*Instructions for the task*:
Where a line below holds the string "each", count it; then give the total without any other words.

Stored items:
::::::::::

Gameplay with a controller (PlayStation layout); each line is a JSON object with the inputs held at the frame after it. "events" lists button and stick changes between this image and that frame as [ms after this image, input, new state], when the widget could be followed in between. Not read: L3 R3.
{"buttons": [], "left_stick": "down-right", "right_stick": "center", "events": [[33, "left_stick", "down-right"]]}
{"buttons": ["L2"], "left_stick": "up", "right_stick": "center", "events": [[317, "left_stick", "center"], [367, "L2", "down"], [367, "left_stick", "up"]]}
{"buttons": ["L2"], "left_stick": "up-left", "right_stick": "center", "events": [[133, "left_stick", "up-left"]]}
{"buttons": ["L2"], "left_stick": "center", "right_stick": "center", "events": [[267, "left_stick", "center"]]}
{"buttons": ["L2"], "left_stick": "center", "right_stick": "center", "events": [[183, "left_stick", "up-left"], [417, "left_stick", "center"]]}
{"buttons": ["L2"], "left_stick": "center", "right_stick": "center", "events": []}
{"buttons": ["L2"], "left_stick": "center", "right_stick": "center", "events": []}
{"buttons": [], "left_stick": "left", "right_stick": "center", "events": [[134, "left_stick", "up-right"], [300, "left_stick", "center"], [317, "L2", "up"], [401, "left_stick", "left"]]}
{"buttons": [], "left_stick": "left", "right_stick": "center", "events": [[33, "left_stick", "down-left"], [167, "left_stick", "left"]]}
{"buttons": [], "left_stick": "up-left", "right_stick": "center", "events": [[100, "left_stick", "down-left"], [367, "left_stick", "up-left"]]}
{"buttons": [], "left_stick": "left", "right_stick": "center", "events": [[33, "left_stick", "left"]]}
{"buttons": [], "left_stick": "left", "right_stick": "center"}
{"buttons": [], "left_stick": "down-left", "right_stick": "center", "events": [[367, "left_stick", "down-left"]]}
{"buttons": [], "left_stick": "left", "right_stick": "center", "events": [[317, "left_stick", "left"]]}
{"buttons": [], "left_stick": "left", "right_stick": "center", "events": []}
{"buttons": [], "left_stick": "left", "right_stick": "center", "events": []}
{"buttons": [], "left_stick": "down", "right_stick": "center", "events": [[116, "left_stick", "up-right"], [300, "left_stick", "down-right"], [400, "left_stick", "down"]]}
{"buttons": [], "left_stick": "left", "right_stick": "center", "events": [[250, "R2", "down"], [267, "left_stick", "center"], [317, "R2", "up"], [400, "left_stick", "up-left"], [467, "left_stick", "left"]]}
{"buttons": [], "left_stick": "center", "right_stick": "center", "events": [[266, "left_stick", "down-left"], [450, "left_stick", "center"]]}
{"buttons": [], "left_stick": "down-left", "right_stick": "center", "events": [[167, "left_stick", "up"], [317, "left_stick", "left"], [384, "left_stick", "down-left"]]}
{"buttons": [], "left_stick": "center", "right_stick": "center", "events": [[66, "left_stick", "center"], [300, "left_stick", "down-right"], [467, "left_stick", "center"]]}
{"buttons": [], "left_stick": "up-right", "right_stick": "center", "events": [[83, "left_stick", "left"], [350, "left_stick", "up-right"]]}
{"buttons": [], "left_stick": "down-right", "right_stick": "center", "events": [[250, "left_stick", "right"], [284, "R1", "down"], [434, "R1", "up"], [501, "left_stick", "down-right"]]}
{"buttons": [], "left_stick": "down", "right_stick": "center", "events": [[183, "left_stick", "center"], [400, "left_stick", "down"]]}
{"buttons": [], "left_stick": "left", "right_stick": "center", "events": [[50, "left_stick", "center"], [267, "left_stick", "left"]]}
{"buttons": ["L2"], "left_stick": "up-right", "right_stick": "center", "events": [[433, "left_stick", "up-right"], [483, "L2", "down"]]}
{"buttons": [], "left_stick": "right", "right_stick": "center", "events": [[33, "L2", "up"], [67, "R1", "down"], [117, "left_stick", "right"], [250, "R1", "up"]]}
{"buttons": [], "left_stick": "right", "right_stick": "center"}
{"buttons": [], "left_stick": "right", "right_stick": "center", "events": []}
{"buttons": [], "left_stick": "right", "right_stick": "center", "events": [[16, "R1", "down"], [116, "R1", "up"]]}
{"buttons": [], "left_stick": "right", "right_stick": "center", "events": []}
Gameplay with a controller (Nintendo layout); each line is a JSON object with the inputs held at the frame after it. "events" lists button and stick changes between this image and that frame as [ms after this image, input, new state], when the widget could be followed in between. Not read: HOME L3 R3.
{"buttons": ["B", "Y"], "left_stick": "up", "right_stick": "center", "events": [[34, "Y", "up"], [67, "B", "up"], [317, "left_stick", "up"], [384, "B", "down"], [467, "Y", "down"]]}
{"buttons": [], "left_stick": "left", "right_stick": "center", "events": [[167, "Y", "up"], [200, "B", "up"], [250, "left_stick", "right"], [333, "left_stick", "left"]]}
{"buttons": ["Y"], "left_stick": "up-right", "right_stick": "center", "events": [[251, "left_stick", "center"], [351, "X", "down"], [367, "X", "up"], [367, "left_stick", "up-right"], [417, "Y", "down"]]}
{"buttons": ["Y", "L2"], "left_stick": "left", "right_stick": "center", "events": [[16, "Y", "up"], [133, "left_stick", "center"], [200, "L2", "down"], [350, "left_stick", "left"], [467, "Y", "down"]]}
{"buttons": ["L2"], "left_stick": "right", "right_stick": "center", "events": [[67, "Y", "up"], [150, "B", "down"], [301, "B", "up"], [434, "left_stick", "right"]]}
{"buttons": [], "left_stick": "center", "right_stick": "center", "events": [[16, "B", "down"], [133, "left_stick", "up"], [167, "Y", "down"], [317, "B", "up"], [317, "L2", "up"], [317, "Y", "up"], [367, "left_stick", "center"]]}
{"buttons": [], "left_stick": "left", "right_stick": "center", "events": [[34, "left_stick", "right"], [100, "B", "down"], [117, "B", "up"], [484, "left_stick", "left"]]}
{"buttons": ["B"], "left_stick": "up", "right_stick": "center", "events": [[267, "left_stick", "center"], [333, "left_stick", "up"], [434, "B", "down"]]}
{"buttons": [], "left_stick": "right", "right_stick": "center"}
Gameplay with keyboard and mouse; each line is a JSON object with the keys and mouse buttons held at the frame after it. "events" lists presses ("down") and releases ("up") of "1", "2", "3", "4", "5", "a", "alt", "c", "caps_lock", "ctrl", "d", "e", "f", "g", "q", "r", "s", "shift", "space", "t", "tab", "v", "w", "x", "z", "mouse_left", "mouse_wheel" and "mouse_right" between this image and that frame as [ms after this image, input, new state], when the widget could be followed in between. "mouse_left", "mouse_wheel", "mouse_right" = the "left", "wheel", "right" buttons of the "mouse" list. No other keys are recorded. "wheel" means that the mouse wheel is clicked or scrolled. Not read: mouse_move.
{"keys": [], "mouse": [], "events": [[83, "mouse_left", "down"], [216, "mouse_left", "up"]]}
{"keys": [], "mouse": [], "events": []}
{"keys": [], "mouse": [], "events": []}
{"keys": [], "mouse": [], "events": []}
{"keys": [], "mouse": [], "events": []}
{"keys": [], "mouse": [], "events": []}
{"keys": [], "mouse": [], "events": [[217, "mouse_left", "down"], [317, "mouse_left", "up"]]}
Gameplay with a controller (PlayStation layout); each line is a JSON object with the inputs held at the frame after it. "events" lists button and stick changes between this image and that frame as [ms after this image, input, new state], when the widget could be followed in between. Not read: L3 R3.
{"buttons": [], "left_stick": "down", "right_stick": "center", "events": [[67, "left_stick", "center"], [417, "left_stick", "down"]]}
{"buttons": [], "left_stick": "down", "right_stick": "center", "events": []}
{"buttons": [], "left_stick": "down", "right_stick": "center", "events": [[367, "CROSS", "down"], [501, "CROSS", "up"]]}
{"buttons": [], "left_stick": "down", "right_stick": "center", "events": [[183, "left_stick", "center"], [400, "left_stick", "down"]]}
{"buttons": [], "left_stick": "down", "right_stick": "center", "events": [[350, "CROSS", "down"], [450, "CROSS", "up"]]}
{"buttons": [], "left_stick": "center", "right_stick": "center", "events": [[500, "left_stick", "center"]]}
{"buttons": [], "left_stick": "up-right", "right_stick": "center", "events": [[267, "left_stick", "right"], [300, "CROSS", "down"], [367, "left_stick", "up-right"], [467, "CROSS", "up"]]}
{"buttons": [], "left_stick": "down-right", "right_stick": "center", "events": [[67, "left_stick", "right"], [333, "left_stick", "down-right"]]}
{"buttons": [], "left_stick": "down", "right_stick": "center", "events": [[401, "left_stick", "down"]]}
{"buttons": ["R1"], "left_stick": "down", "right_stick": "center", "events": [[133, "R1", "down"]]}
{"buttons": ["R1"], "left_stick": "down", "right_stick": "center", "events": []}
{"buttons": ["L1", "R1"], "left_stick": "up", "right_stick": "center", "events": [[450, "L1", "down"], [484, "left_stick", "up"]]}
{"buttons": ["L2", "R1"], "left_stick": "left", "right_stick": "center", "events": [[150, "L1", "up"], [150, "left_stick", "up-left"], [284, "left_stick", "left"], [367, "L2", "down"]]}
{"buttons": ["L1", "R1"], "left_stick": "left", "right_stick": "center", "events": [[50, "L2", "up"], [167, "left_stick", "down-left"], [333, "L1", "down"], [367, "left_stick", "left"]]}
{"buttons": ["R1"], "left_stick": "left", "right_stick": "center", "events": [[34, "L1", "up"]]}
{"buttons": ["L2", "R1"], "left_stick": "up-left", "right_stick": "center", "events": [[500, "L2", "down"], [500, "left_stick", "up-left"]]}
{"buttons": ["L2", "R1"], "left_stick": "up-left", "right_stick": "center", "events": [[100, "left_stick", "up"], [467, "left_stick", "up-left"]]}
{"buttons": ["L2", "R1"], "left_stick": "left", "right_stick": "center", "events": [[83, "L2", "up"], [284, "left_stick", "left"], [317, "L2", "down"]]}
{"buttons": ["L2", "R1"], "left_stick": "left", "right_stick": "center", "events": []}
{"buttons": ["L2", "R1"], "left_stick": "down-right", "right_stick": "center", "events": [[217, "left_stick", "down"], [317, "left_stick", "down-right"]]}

::::::::::

*Written answer*:
4